Your answer must be the exact lines from the one holding "2025-12-19 13:29" through the last line of the records below, with no pictures.

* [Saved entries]
▶

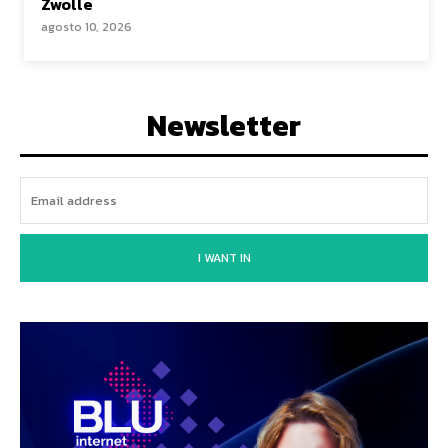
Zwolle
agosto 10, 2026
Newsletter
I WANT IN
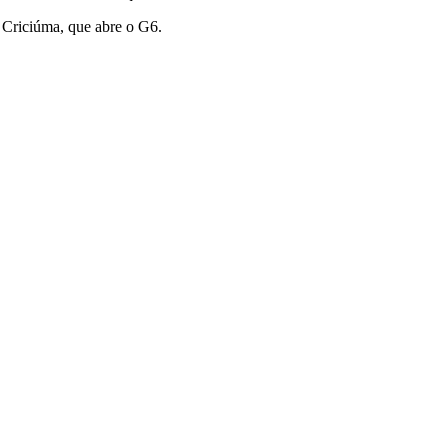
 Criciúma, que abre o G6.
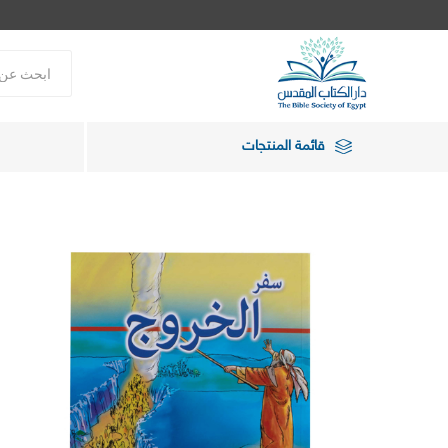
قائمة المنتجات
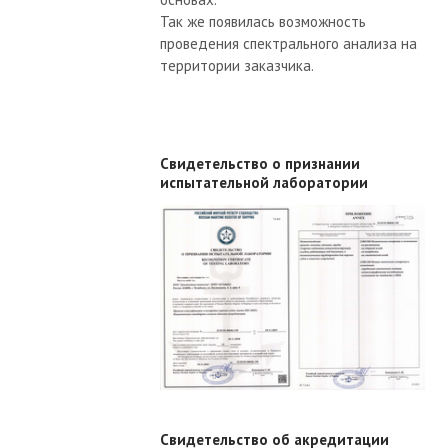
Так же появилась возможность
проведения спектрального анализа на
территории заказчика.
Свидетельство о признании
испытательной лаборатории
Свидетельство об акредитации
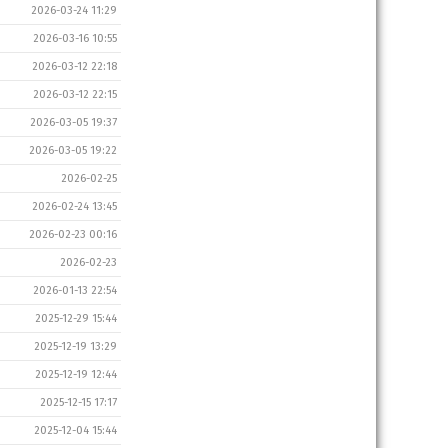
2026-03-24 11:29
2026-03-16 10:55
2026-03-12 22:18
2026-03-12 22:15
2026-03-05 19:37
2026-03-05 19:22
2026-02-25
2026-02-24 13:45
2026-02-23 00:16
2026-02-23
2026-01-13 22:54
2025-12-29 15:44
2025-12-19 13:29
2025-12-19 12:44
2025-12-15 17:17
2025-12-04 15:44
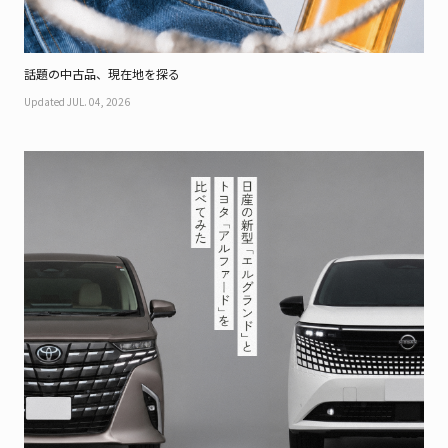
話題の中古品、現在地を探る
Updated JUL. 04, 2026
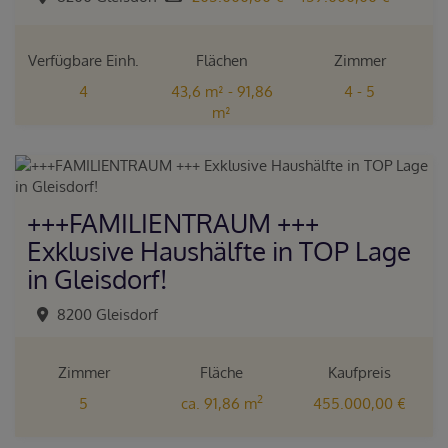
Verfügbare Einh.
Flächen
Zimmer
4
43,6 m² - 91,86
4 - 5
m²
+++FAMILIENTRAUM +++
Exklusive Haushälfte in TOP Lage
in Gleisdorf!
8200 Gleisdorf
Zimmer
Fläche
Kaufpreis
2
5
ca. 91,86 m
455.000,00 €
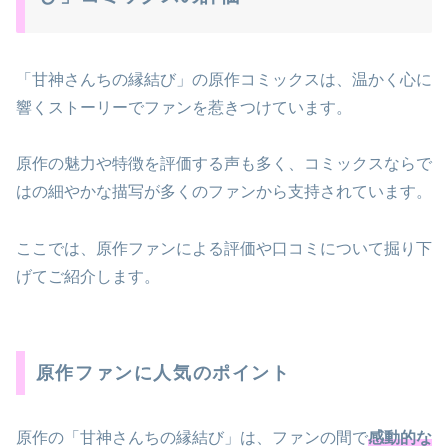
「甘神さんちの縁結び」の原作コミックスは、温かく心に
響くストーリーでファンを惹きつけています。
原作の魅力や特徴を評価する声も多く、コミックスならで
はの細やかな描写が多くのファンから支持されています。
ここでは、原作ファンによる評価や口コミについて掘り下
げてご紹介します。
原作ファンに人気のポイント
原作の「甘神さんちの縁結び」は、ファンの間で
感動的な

◀

* [SOLUTION FOR THIS EXERCISE]
2025-12-19 13:29
2025-12-19 12:44
2025-12-15 17:17
2025-12-04 15:44
話題の中古品、現在地を探る
Updated JUL. 04, 2026
Verfügbare Einh.
Flächen
Zimmer
4
43,6 m² - 91,86
4 - 5
m²
+++FAMILIENTRAUM +++
Exklusive Haushälfte in TOP Lage
in Gleisdorf!
8200 Gleisdorf
Zimmer
Fläche
Kaufpreis
2
5
ca. 91,86 m
455.000,00 €
「甘神さんちの縁結び」の原作コミックスは、温かく心に
響くストーリーでファンを惹きつけています。
原作の魅力や特徴を評価する声も多く、コミックスならで
はの細やかな描写が多くのファンから支持されています。
ここでは、原作ファンによる評価や口コミについて掘り下
げてご紹介します。
原作ファンに人気のポイント
原作の「甘神さんちの縁結び」は、ファンの間で
感動的な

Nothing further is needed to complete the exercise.